The background to this research
The diagnosis of Alzheimer's disease in vivo could now be achieved with high accuracy through the use of biofluid and neuroimaging biomarkers.
Phosphorylated (p)-tau is a biofluid diagnostic biomarker for Alzheimer's disease (AD) that is typically elevated in the cerebrospinal fluid (CSF) of AD patients compared to controls and other neurological diseases. There are several CSF p-tau species, the most studied being p-tau 181 and 217. Several studies have shown, that, highly sensitive assays can measure p-tau 181 and p-tau 217 in blood (serum or plasma) with very high accuracy for AD pathology.
Therefore, these proteins have been proposed as potential screening tests for AD pathology in the general population and have recently been included in the Revised criteria for diagnosis and staging of AD (Jack et al. 2024). With the advent of new therapies for AD, such as anti-amyloid monoclonal antibodies, the identification of AD pathology in the asymptomatic and early symptomatic stages of the disease will become increasingly important.
However, a few studies published between 2022 and 2023 (Cousins et al. 2022; Vacchiano et al. 2023, Verde et al. 2023) have reported that even patients with amyotrophic lateral sclerosis (ALS), a neurodegenerative disease with motor neuron degeneration, may have high levels of blood p-tau 181 (in the presence of normal CSF biomarker concentrations) compared to controls.
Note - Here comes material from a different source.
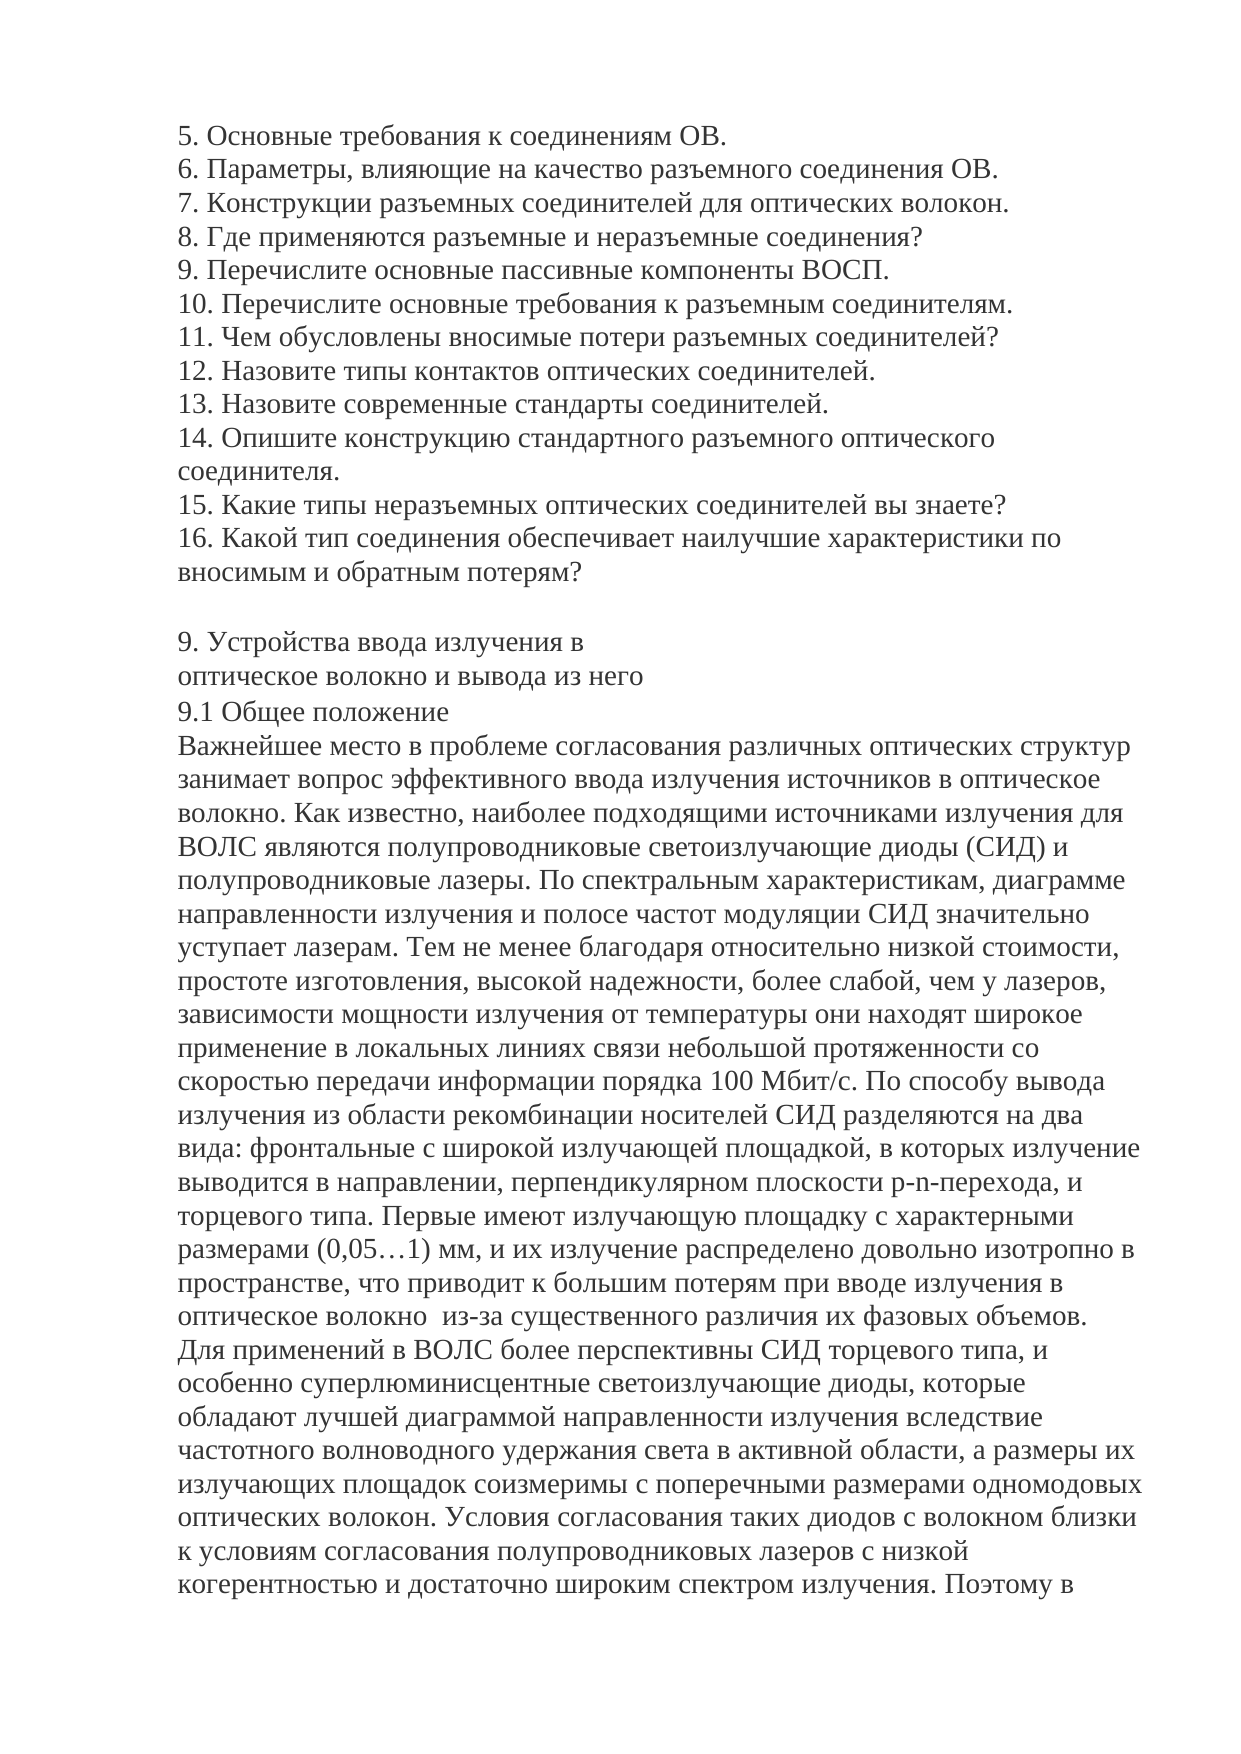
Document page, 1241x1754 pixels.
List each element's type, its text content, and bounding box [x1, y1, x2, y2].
Furthermore, these studies hypothesized the existence of a peripheral source for blood p-tau elevation in ALS without definitively identifying this source.
Taken together, these studies raised questions about the specificity of blood p-tau biomarkers for AD pathology and prompted us to investigate on this issue further.
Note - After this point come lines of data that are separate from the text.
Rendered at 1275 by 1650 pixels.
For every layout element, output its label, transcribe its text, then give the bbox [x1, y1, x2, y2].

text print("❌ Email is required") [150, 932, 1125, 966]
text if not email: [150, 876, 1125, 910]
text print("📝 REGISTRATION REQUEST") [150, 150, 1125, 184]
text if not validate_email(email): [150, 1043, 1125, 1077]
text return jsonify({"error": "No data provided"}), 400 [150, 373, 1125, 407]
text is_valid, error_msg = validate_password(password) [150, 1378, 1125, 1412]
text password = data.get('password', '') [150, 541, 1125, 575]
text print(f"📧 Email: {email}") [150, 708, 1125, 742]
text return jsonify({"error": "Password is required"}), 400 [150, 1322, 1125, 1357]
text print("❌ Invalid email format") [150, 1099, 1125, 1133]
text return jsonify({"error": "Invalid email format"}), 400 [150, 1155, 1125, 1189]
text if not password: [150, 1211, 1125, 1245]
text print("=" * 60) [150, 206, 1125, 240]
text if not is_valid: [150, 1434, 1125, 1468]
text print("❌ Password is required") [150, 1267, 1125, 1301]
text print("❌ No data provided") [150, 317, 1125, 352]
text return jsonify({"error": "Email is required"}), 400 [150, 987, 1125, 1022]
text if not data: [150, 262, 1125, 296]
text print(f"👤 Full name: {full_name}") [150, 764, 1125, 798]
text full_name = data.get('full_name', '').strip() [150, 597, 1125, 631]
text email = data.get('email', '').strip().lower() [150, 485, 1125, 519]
Key findings from our research
Our laboratory has a long history of investigating the diagnostic and prognostic role of CSF and blood biomarkers in neurodegenerative diseases, such as ALS and AD.
In the present study, we measured serum p-tau 181 and p-tau 217 in a large multicentre cohort of ALS and AD cases and disease controls (subjects without clinical, neuroradiological and CSF evidence of neurodegenerative disease). In addition, we looked for a potential peripheral source of blood p-tau elevation in ALS patients by analysing ALS and control muscle biopsies using mass spectrometry and immunohistochemistry.
We found higher serum p-tau 181 and p-tau 217 levels in AD and ALS patients compared to disease controls. We also reported strong correlations between blood p-tau 181 and p-tau 217 and blood troponin T, a marker of muscle damage, and confirmed the lack of correlation between CSF and serum p-tau 181 levels in ALS. All these findings strengthened the hypothesis of a peripheral source of p-tau 181 elevation in ALS.
When we looked at muscle biopsies, our immunohistochemical and mass spectrometry analyses revealed the presence of p-tau 181 and 217 in muscle biopsies from both ALS cases and disease controls. Most interestingly, ALS muscle samples showed increased p-tau reactivity in atrophic muscle fibres.
Thus, we suggested that the elevation of serum p-tau 181 and p-tau 217 in ALS likely reflects protein release from denervated muscle fibres.
Implications for future research
On the one hand, our data highlight the role of blood p-tau 181 and p-tau 217 as candidate biomarkers, not only for AD but also for ALS. This should be further investigated in longitudinal studies, also taking into account their potential prognostic value.
On the other hand, it is evident that blood p-tau concentrations assessed with currently available commercial assays may be influenced by the confounding measurement of species of peripheral origin. This problem could have an impact on the use of blood p-tau species for screening in the pre-symptomatic and early stages of neurodegenerative diseases.